Extracted data entries
>>>>>
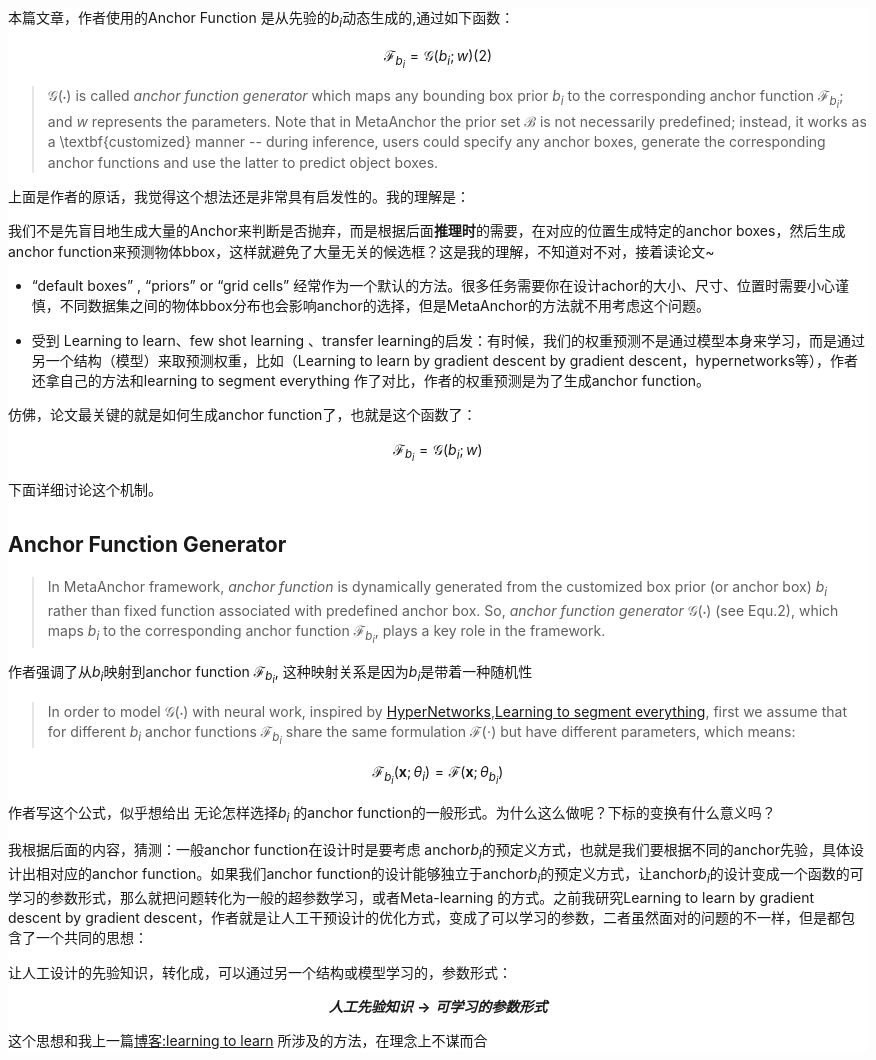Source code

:本篇文章，作者使用的Anchor Function 是从先验的$b_i$动态生成的,通过如下函数：

$$\mathcal{F}_{b_i}=\mathcal{G}\left(b_i; w \right)(2)$$


> $\mathcal{G}(\mathord{\cdot})$ is called ${anchor \ function \ generator}$ which maps any bounding box prior $b_i$ to the corresponding anchor function $\mathcal{F}_{b_i}$; and $w$ represents the parameters. Note that in MetaAnchor the prior set $\mathcal{B}$ is not necessarily predefined; instead, it works as a \textbf{customized} manner -- during inference, users could specify any anchor boxes, generate the corresponding anchor functions and use the latter to predict object boxes. 

上面是作者的原话，我觉得这个想法还是非常具有启发性的。我的理解是：

我们不是先盲目地生成大量的Anchor来判断是否抛弃，而是根据后面**推理时**的需要，在对应的位置生成特定的anchor boxes，然后生成anchor function来预测物体bbox，这样就避免了大量无关的候选框？这是我的理解，不知道对不对，接着读论文~

- “default boxes” , “priors”  or “grid cells” 经常作为一个默认的方法。很多任务需要你在设计achor的大小、尺寸、位置时需要小心谨慎，不同数据集之间的物体bbox分布也会影响anchor的选择，但是MetaAnchor的方法就不用考虑这个问题。

- 受到 Learning to learn、few shot learning 、transfer learning的启发：有时候，我们的权重预测不是通过模型本身来学习，而是通过另一个结构（模型）来取预测权重，比如（Learning to learn by gradient descent by gradient descent，hypernetworks等），作者还拿自己的方法和learning to segment everything 作了对比，作者的权重预测是为了生成anchor function。


仿佛，论文最关键的就是如何生成anchor function了，也就是这个函数了：

$$\mathcal{F}_{b_i}=\mathcal{G}\left(b_i; w \right)$$

下面详细讨论这个机制。

##  Anchor Function Generator 

> In MetaAnchor framework, ${anchor \ function}$ is dynamically generated from the customized box prior (or anchor box) $b_i$ rather than fixed function associated with predefined anchor box. So, ${anchor \ function \ generator}$ $\mathcal{G}(\mathord{\cdot})$ (see Equ.2), which maps $b_i$ to the corresponding anchor function $\mathcal{F}_{b_i}$, plays a key role in the framework. 

作者强调了从$b_i$映射到anchor function $\mathcal{F}_{b_i}$, 这种映射关系是因为$b_i$是带着一种随机性

> In order to model $\mathcal{G}(\mathord{\cdot})$ with neural work, inspired by [HyperNetworks](),[Learning to segment everything](), first we assume that for different $b_i$ anchor functions $\mathcal{F}_{b_i}$ share the same formulation $\mathcal{F}(\mathord{\cdot})$ but have different parameters, which means:

$$\mathcal{F}_{b_i}(\mathbf{x}; \theta_i) = \mathcal{F}(\mathbf{x}; \theta_{b_i})$$


作者写这个公式，似乎想给出  无论怎样选择$b_i$ 的anchor function的一般形式。为什么这么做呢？下标的变换有什么意义吗？


我根据后面的内容，猜测：一般anchor function在设计时是要考虑 anchor$b_i$的预定义方式，也就是我们要根据不同的anchor先验，具体设计出相对应的anchor function。如果我们anchor function的设计能够独立于anchor$b_i$的预定义方式，让anchor$b_i$的设计变成一个函数的可学习的参数形式，那么就把问题转化为一般的超参数学习，或者Meta-learning 的方式。之前我研究Learning  to learn by gradient descent by gradient descent，作者就是让人工干预设计的优化方式，变成了可以学习的参数，二者虽然面对的问题的不一样，但是都包含了一个共同的思想：

让人工设计的先验知识，转化成，可以通过另一个结构或模型学习的，参数形式：

**$$人工先验知识 \rightarrow  可学习的参数形式$$**

这个思想和我上一篇[博客:learning to learn](https://blog.csdn.net/senius/article/details/84483329) 所涉及的方法，在理念上不谋而合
<<<<<
§ YOUR GOAL: Exclude the pictures, then write out every record exactly as it stands.

§ OUTPUT:
Source code

:本篇文章，作者使用的Anchor Function 是从先验的$b_i$动态生成的,通过如下函数：

$$\mathcal{F}_{b_i}=\mathcal{G}\left(b_i; w \right)(2)$$


> $\mathcal{G}(\mathord{\cdot})$ is called ${anchor \ function \ generator}$ which maps any bounding box prior $b_i$ to the corresponding anchor function $\mathcal{F}_{b_i}$; and $w$ represents the parameters. Note that in MetaAnchor the prior set $\mathcal{B}$ is not necessarily predefined; instead, it works as a \textbf{customized} manner -- during inference, users could specify any anchor boxes, generate the corresponding anchor functions and use the latter to predict object boxes. 

上面是作者的原话，我觉得这个想法还是非常具有启发性的。我的理解是：

我们不是先盲目地生成大量的Anchor来判断是否抛弃，而是根据后面**推理时**的需要，在对应的位置生成特定的anchor boxes，然后生成anchor function来预测物体bbox，这样就避免了大量无关的候选框？这是我的理解，不知道对不对，接着读论文~

- “default boxes” , “priors”  or “grid cells” 经常作为一个默认的方法。很多任务需要你在设计achor的大小、尺寸、位置时需要小心谨慎，不同数据集之间的物体bbox分布也会影响anchor的选择，但是MetaAnchor的方法就不用考虑这个问题。

- 受到 Learning to learn、few shot learning 、transfer learning的启发：有时候，我们的权重预测不是通过模型本身来学习，而是通过另一个结构（模型）来取预测权重，比如（Learning to learn by gradient descent by gradient descent，hypernetworks等），作者还拿自己的方法和learning to segment everything 作了对比，作者的权重预测是为了生成anchor function。


仿佛，论文最关键的就是如何生成anchor function了，也就是这个函数了：

$$\mathcal{F}_{b_i}=\mathcal{G}\left(b_i; w \right)$$

下面详细讨论这个机制。

##  Anchor Function Generator 

> In MetaAnchor framework, ${anchor \ function}$ is dynamically generated from the customized box prior (or anchor box) $b_i$ rather than fixed function associated with predefined anchor box. So, ${anchor \ function \ generator}$ $\mathcal{G}(\mathord{\cdot})$ (see Equ.2), which maps $b_i$ to the corresponding anchor function $\mathcal{F}_{b_i}$, plays a key role in the framework. 

作者强调了从$b_i$映射到anchor function $\mathcal{F}_{b_i}$, 这种映射关系是因为$b_i$是带着一种随机性

> In order to model $\mathcal{G}(\mathord{\cdot})$ with neural work, inspired by [HyperNetworks](),[Learning to segment everything](), first we assume that for different $b_i$ anchor functions $\mathcal{F}_{b_i}$ share the same formulation $\mathcal{F}(\mathord{\cdot})$ but have different parameters, which means:

$$\mathcal{F}_{b_i}(\mathbf{x}; \theta_i) = \mathcal{F}(\mathbf{x}; \theta_{b_i})$$


作者写这个公式，似乎想给出  无论怎样选择$b_i$ 的anchor function的一般形式。为什么这么做呢？下标的变换有什么意义吗？


我根据后面的内容，猜测：一般anchor function在设计时是要考虑 anchor$b_i$的预定义方式，也就是我们要根据不同的anchor先验，具体设计出相对应的anchor function。如果我们anchor function的设计能够独立于anchor$b_i$的预定义方式，让anchor$b_i$的设计变成一个函数的可学习的参数形式，那么就把问题转化为一般的超参数学习，或者Meta-learning 的方式。之前我研究Learning  to learn by gradient descent by gradient descent，作者就是让人工干预设计的优化方式，变成了可以学习的参数，二者虽然面对的问题的不一样，但是都包含了一个共同的思想：

让人工设计的先验知识，转化成，可以通过另一个结构或模型学习的，参数形式：

**$$人工先验知识 \rightarrow  可学习的参数形式$$**

这个思想和我上一篇[博客:learning to learn](https://blog.csdn.net/senius/article/details/84483329) 所涉及的方法，在理念上不谋而合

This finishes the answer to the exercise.